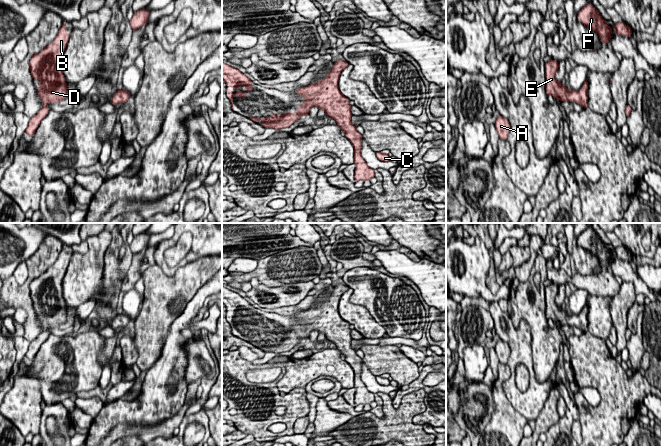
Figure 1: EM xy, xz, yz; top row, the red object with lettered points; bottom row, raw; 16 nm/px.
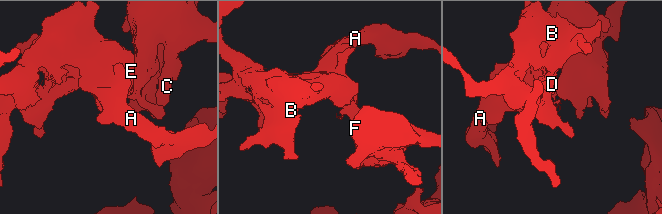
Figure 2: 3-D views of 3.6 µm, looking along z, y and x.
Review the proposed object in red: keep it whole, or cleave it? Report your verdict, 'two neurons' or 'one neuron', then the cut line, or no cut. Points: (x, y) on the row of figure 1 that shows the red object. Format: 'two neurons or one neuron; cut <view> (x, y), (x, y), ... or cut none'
one neuron; cut none

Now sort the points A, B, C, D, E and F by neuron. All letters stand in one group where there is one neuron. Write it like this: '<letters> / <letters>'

**YOUR ASSIGNMENT**
Leave the pictures aside and output each entry exactly as it stands.

**RESPONSE AREA**
Figure 1: EM xy, xz, yz; top row, the red object with lettered points; bottom row, raw; 16 nm/px.
Figure 2: 3-D views of 3.6 µm, looking along z, y and x.
Review the proposed object in red: keep it whole, or cleave it? Report your verdict, 'two neurons' or 'one neuron', then the cut line, or no cut. Points: (x, y) on the row of figure 1 that shows the red object. Format: 'two neurons or one neuron; cut <view> (x, y), (x, y), ... or cut none'
one neuron; cut none

Now sort the points A, B, C, D, E and F by neuron. All letters stand in one group where there is one neuron. Write it like this: '<letters> / <letters>'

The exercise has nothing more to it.